Frauke Matz sieht fremdsprachliche Bildung als politische Aktivität und moralischen Akt, die – eingebettet in eine moderne(re) Sicht auf allgemeine Bildungsziele – unter sich ändernden Vorzeichen wie der Globalisierung ständig neu gedacht werden muss. Allerdings stößt das häufig bemühte Konstrukt von interkultureller kommunikativer Kompetenz hier schnell an seine Grenzen. Die Diskursfähigkeit der Schülerinnen und Schüler muss vielmehr dazu beitragen, ein Bewusstsein für soziale Gerechtigkeit nach außen zu tragen und eine Haltung einzunehmen. Am Beispiel von Young Adult Climate Fiction zeigt sie, wie dies unterrichtspraktisch und lerner*innenorientiert gelingen kann.

Zwei weitere englischsprachige Beiträge beschäftigen sich mit Fragen der Digitalisierung im Zusammenhang mit kritischen Perspektiven. Ivo Steininger geht von der Prämisse aus, dass es nicht darum gehen kann, Lehren und Lernen an sich zu digitalisieren, sondern darum, die Mittel für Interaktions- und Kommunikationsprozesse ins Zentrum solcher Vorhaben zu stellen: Es müsse um ein neues Verständnis von kulturellen Praktiken gehen, die digital gedacht, gefördert und ausgeführt werden. Interessanterweise steigt er mit einem Fallbeispiel ein, in dem einer seiner Schüler*innen sich zum ersten Mal selbstwirksam als sprachkompetent erleben kann, indem er seiner Englischlehrkraft von seinen „digitalen kulturell-sprachlichen Praktiken“ beim Spielen eines Videospiels berichtet.

— EXTRAHIERTE DATEN —
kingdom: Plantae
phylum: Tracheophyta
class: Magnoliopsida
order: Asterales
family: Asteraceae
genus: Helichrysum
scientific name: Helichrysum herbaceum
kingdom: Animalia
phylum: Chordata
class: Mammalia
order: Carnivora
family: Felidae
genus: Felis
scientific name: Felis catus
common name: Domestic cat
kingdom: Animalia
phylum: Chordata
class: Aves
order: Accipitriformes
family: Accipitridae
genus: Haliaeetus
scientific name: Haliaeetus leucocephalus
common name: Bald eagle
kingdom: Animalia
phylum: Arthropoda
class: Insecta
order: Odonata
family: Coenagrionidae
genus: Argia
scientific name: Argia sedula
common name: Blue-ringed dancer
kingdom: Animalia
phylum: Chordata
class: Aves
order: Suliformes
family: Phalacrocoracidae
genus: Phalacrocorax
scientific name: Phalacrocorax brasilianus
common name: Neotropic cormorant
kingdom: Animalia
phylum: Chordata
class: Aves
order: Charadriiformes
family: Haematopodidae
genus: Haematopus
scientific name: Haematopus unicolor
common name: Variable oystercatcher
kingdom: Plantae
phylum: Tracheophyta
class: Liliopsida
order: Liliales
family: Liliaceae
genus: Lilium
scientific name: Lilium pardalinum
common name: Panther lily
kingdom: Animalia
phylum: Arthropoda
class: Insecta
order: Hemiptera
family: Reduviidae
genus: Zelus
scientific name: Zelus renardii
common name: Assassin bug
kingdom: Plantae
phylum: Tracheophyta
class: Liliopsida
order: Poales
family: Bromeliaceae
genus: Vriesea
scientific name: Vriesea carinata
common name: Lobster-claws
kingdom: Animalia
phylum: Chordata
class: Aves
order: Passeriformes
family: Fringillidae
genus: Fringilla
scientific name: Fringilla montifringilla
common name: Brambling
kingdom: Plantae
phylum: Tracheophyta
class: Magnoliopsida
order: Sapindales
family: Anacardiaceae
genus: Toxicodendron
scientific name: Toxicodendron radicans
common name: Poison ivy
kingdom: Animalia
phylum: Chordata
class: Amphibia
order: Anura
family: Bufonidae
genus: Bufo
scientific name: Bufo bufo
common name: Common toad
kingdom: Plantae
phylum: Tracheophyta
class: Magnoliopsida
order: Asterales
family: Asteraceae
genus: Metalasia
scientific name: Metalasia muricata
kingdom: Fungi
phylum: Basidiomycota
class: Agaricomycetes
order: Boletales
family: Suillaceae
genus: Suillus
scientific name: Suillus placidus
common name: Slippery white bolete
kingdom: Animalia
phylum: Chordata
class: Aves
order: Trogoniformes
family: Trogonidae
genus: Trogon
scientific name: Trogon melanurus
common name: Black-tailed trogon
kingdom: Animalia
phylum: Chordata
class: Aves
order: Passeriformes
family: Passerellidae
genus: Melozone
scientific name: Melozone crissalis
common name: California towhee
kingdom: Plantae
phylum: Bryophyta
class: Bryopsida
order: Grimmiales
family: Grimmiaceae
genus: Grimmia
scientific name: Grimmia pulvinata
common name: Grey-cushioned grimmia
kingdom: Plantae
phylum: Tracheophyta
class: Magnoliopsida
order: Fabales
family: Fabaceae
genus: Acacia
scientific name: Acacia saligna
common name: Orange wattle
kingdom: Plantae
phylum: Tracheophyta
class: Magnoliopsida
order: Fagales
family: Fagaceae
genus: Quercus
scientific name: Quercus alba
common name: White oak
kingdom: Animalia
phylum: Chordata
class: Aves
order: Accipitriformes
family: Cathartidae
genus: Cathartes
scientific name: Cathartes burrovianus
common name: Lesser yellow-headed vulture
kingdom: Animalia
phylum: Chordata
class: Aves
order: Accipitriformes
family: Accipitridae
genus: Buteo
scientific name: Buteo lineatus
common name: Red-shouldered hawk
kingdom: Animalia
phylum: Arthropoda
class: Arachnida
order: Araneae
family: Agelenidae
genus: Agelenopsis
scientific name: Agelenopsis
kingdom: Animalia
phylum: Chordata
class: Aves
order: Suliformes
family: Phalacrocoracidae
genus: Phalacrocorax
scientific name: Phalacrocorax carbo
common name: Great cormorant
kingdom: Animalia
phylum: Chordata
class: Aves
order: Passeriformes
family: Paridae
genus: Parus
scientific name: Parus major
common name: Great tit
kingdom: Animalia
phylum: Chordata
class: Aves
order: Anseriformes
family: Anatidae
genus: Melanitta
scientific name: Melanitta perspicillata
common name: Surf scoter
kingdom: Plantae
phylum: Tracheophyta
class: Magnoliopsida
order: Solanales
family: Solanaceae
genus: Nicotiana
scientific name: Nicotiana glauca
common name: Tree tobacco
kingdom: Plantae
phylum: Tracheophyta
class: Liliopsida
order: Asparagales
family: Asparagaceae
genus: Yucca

— AUFGABE 1 —
An welchem Beispiel zeigt Frauke Matz laut dem Quelldokument, wie ihr Ansatz unterrichtspraktisch gelingen kann?
— AUFGABE 2 —
Gib aus den Datensätzen die Zeilen von der Zeile mit „scientific name: Melanitta perspicillata“ bis zum Ende der Datensätze unverändert aus, beide Enden eingeschlossen.

— VOLLSTÄNDIGE ANTWORT 1 —
Am Beispiel von Young Adult Climate Fiction.

— VOLLSTÄNDIGE ANTWORT 2 —
scientific name: Melanitta perspicillata
common name: Surf scoter
kingdom: Plantae
phylum: Tracheophyta
class: Magnoliopsida
order: Solanales
family: Solanaceae
genus: Nicotiana
scientific name: Nicotiana glauca
common name: Tree tobacco
kingdom: Plantae
phylum: Tracheophyta
class: Liliopsida
order: Asparagales
family: Asparagaceae
genus: Yucca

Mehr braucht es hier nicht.